Barometric pressure and fishing

Discussion in 'Catfishing Library' started by wolfman, Nov 14, 2006.

  1. wolfman

    wolfman Well-Known Member

    Triadelphia, WV
    Walter Flack
    It has been known for a long time that the barometric pressure has an effect on fishing. How the pressure directly effects the fish is still not fully understood, but knowing how to use the barometric pressure readings can greatly increase your chances of catching fish, especially in shallow and fresh waters.

    Barometric pressure is the measure of the weight of the atmosphere above us. It exerts pressure on the waters we fish and even on us. In fact, it can change how well some people feel. It is believed by many, that it may have a similar and even more dramatic effect on fish effecting their feeding habits. The barometric pressure changes as the weather systems over us changes. When you look at a weather map that has those blue "H"s and red "L"s, this is indicating the areas with High and Low pressure. It is worth noting that the areas with high pressure are the areas with good weather, and the areas with low pressure are the areas with bad weather. Fishermen have used weather maps to predict the quality of fishing, and more importantly, how to fish.

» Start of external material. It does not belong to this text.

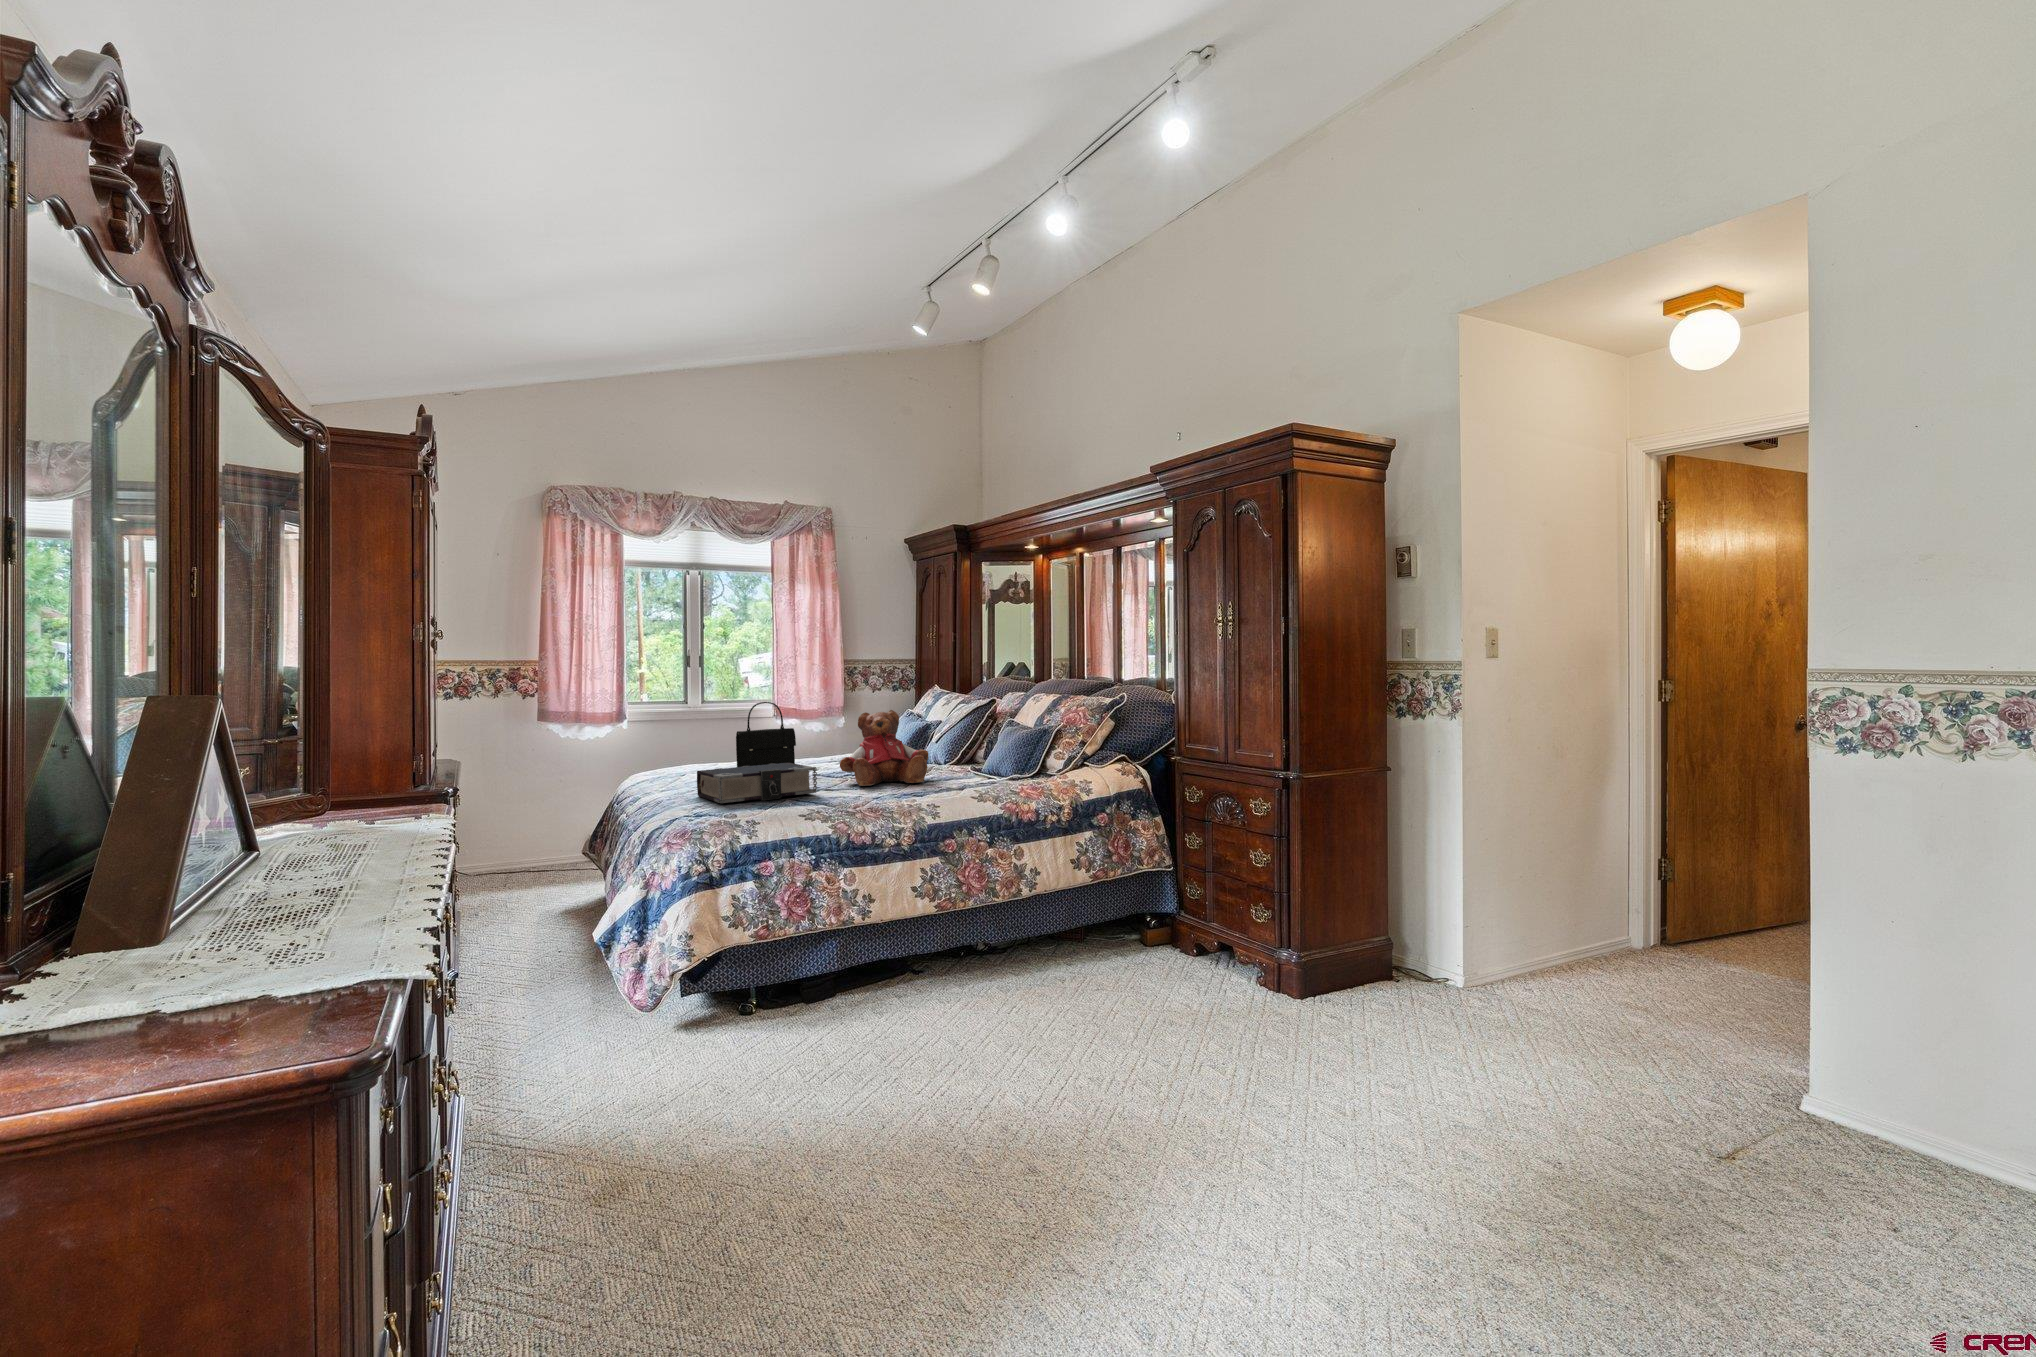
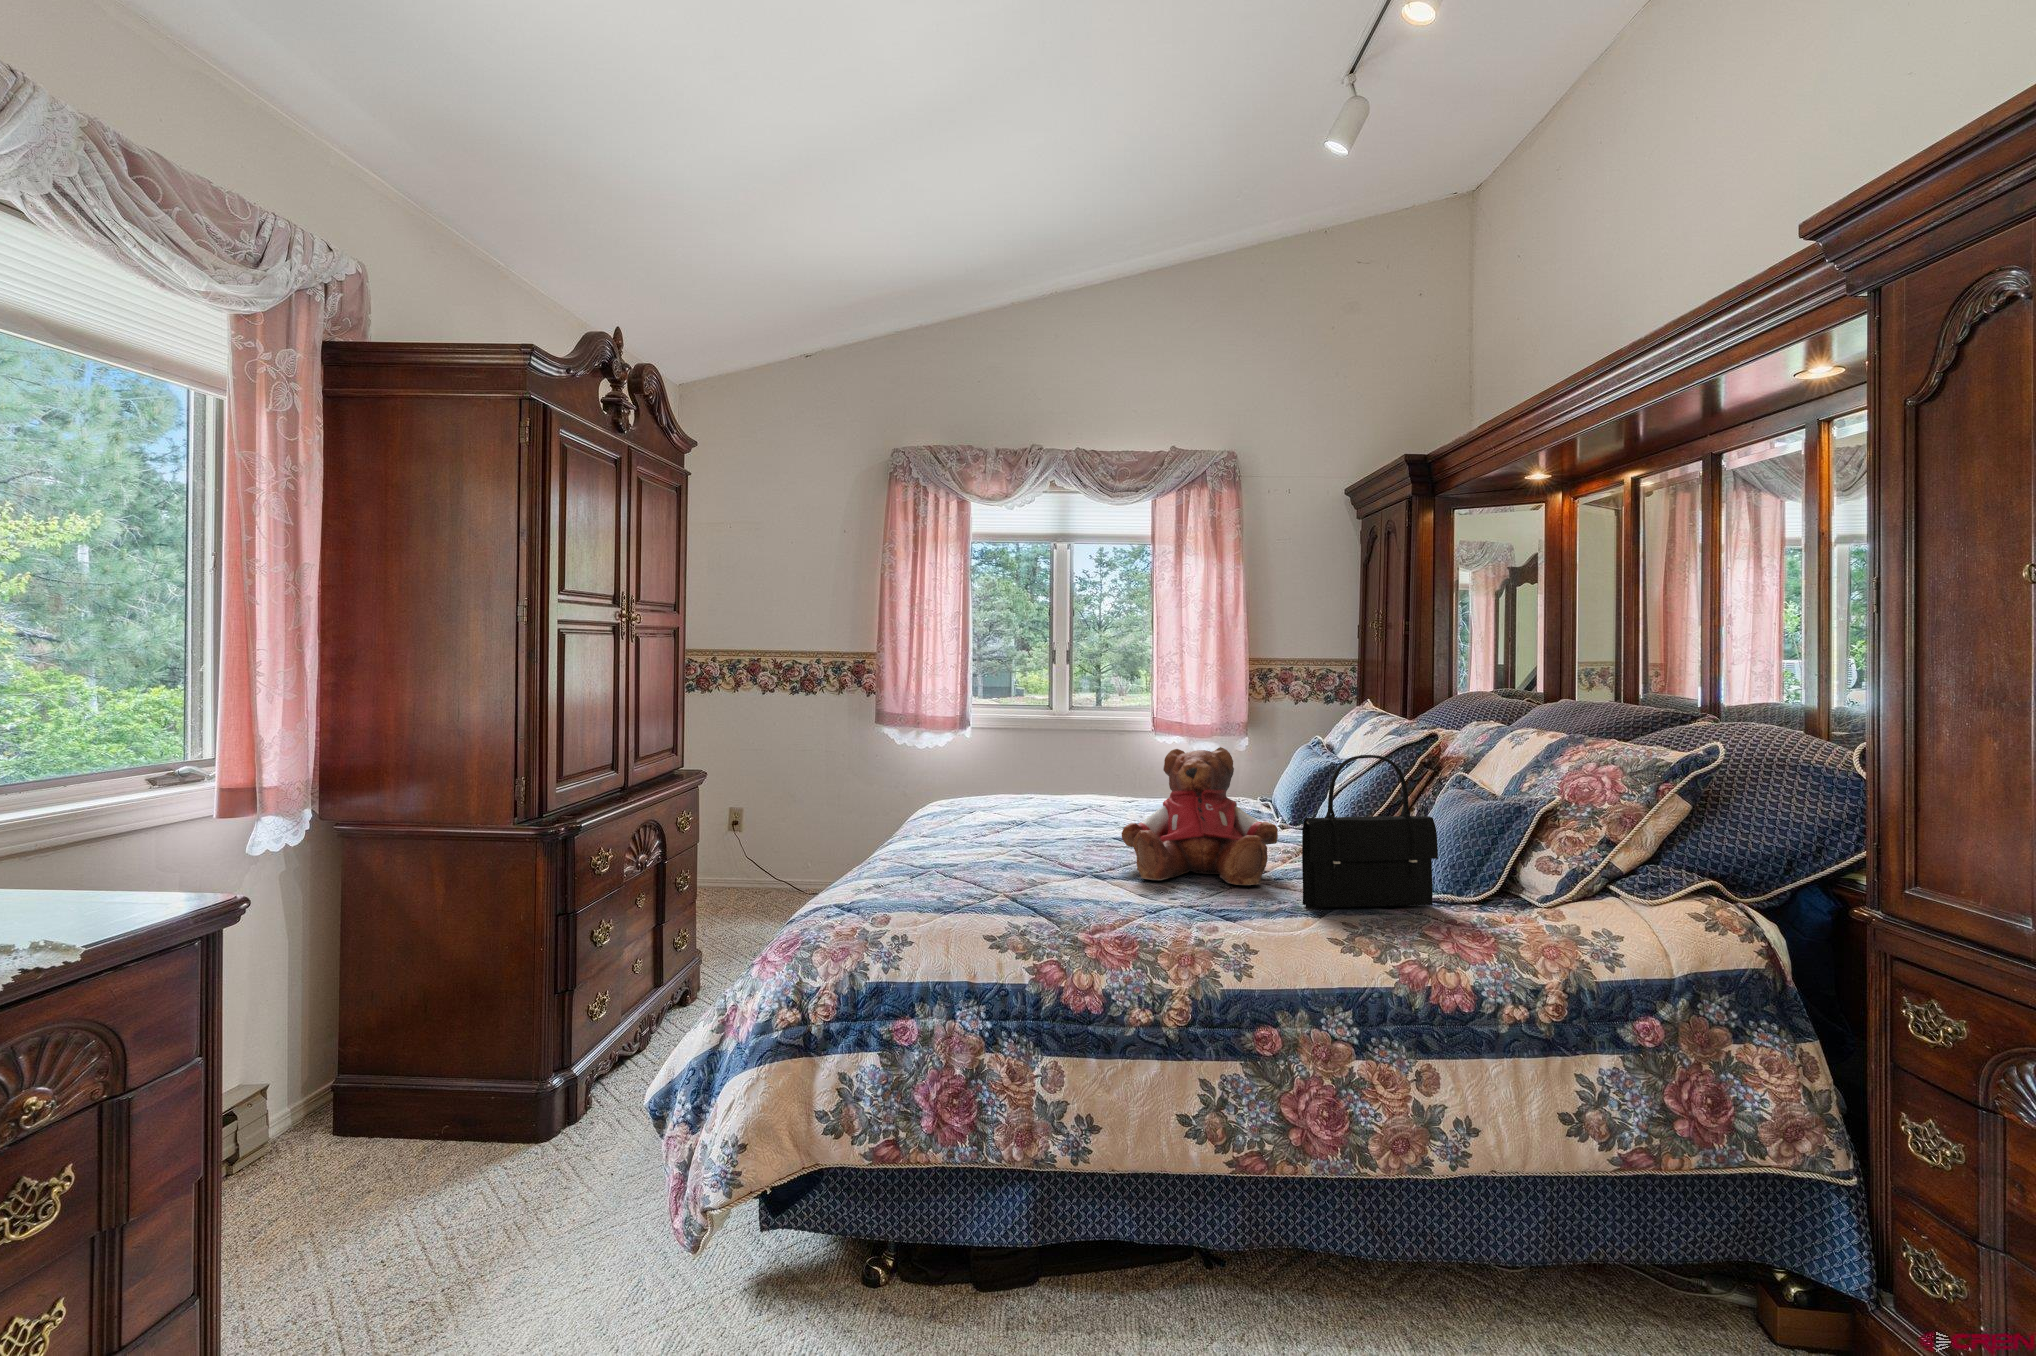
handbag: present [736,702,796,767] -> present [1302,755,1438,908]
book: present [697,763,817,803] -> none [889,824,1055,891]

    It is important, however, to note that the effects of barometric pressure is greater in fresh and shallow waters, than it is in deeper waters. This is probably due to the fact that the pressure of water is so much greater in deeper waters making the air pressure above it no longer having any significance.

    Some general rules regarding barometric pressure are:

    High Pressure:
    Clear skies. Fish slow down, find cover or go to deeper waters. Slow down and use baits more natural and attractive to fish. Fish in cover and in deeper waters.

    Rising Pressure:
    Clearing or improving. Fish tend to become slightly more active. Also fish at intermediate and deeper depths near cover.

    Normal Stable Pressure:
    Fair conditions. Normal fishing is active to slow. Experiment with your favorite baits at all depths.

    Falling Pressure:
    Degrading weather conditions. Most active fishing at this time. Drift fishing is good. Try fishing shallow water or intermediate depths.

    Slightly Lower Pressure:
    Usually cloudy conditions. Many fish will head away from cover and seek shallower waters. Some fish will become more aggressive.Use shallow water tactics and natural baits.

    Low Pressure:Rainy and stormy weather. Fish will tend to become less active the longer this period remains. As the action subsides, try fishing at deeper depths.

    It is also important to note, that the barometric pressure is just one of many factors that effect fish feeding habits. Other effects include water temperature, light, tidal forces, water clarity, the pH level, water levels, wind/surface disturbance, boat traffic, fishing pressure, and so on. Another good judging factor of fishing is the solunar effects which play a role in the tidal and illumination factors.